- _PROMPT A_
Arrange the lines of the records below as a Markdown table with the columns "Row" and "Line": put a running row number under Row and the line itself under Line. Skip blank lines, and leave the pictures out.

Question

If $\cot \theta +\tan \theta =m$ and $\sec \theta -\cos \theta =n$ then which of the following is correct

• A. $(m^{2}n{)}^{\frac{2}{3}}-(n^{2}m{)}^{\frac{2}{3}}=1$
  
• B. $m{\left(m^{2}n\right)}^{\frac{1}{3}}-n{\left(m{n}^2\right)}^{\frac{1}{3}}=1$
• C. $m{\left(m{n}^2\right)}^{\frac{1}{3}}-m{\left(m{n}^2\right)}^{\frac{1}{3}}=1$
• D. $m{\left(m^{2}n\right)}^{\frac{1}{3}}-m{\left(m^{2}n\right)}^{\frac{1}{3}}=1$

Answer 1

The correct option is A

$(m^{2}n{)}^{\frac{2}{3}}-(n^{2}m{)}^{\frac{2}{3}}=1$

Given,

$\cot \theta +\tan \theta =m$

$\Rightarrow \frac{1+{\tan }^2\theta }{\tan \theta }=m$

$\Rightarrow \frac{{\sec }^2\theta }{\tan \theta }=m$

$\Rightarrow \frac{1}{\sin \theta \cos \theta }=m$........(1)

Stored entries:
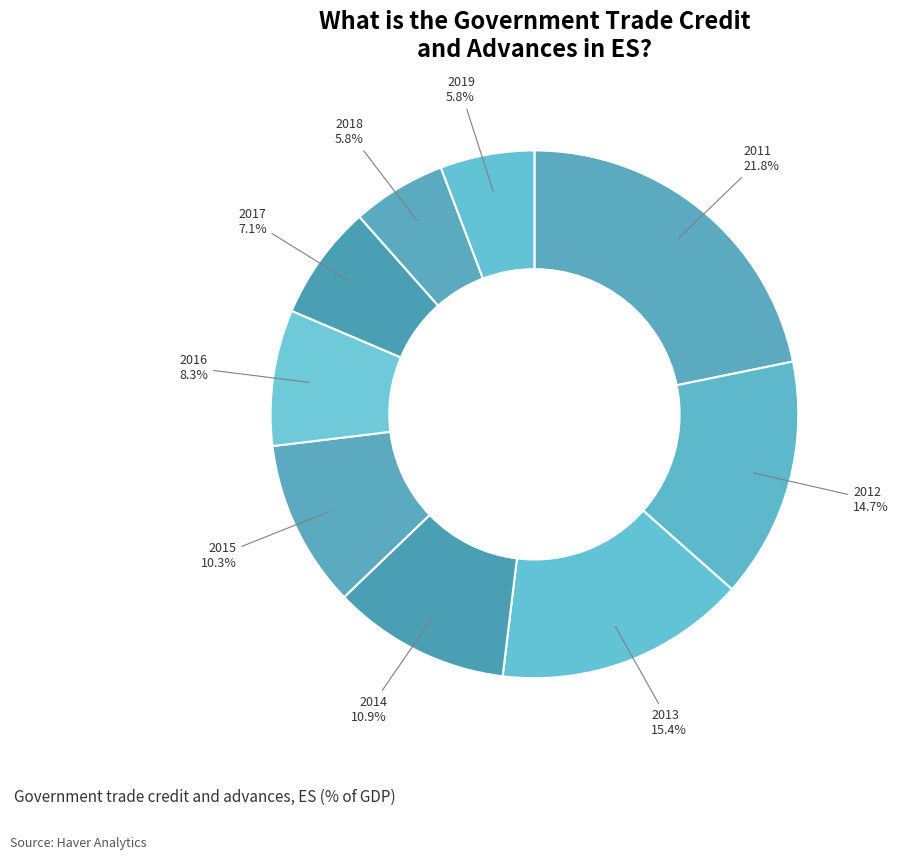

To the nearest percent, what is the difference between the largest and smallest slice percentages?

16%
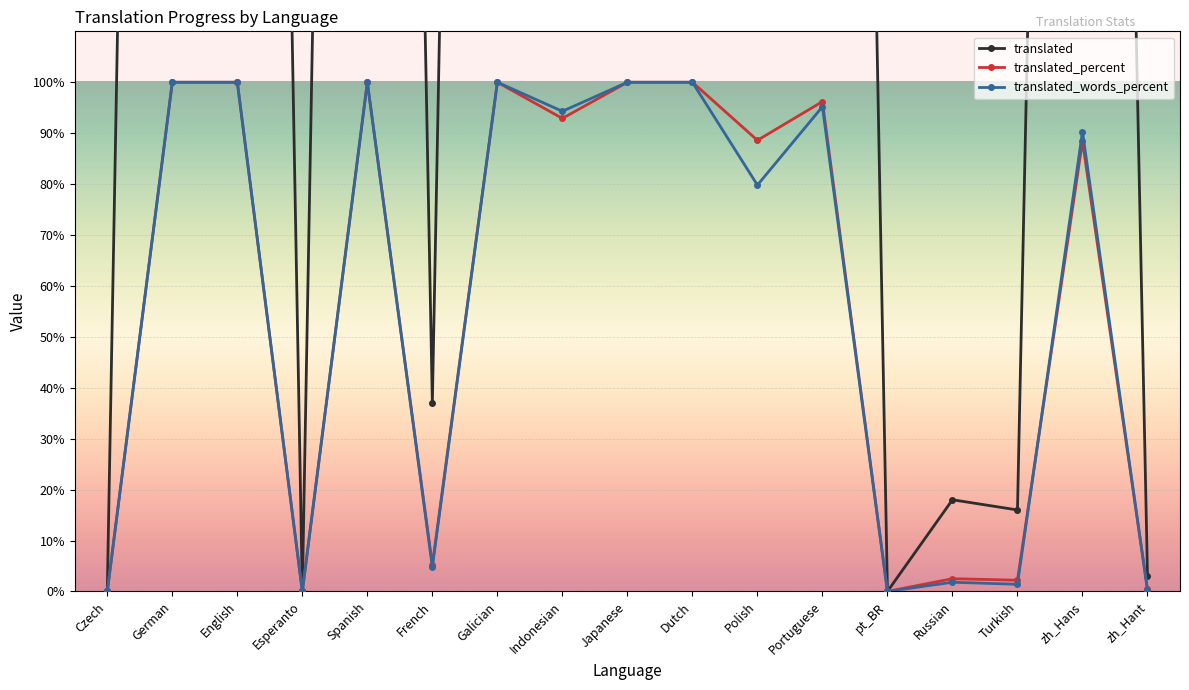

Which category has the lowest value in the translated_percent series?

Czech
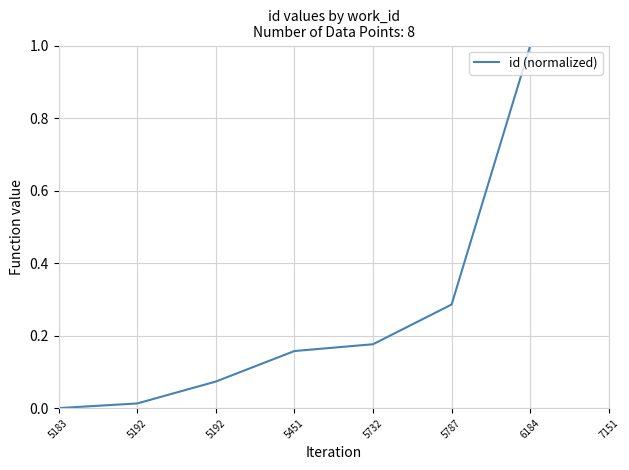

How many lines are shown in the chart?

1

- _PROMPT B_
Pick up the trigonometry solution above after its final line and carry the working forward.

- _EXERCISE OUTPUT A_
| Row | Line |
|---|---|
| 1 | To the nearest percent, what is the difference between the largest and smallest slice percentages? |
| 2 | 16% |
| 3 | Which category has the lowest value in the translated_percent series? |
| 4 | Czech |
| 5 | How many lines are shown in the chart? |
| 6 | 1 |

- _EXERCISE OUTPUT B_
$\Rightarrow \frac{1}{{\sin }^2\theta {\cos }^2\theta }=m^2$........(2)

$\sec \theta -\cos \theta =n$

$\frac{1-{\cos }^2\theta }{\cos \theta }=n$

$\frac{{\sin }^2\theta }{\cos \theta }=n$...........(3)

$\frac{{\sin }^4\theta }{{\cos }^2\theta }=n^2$...........(4)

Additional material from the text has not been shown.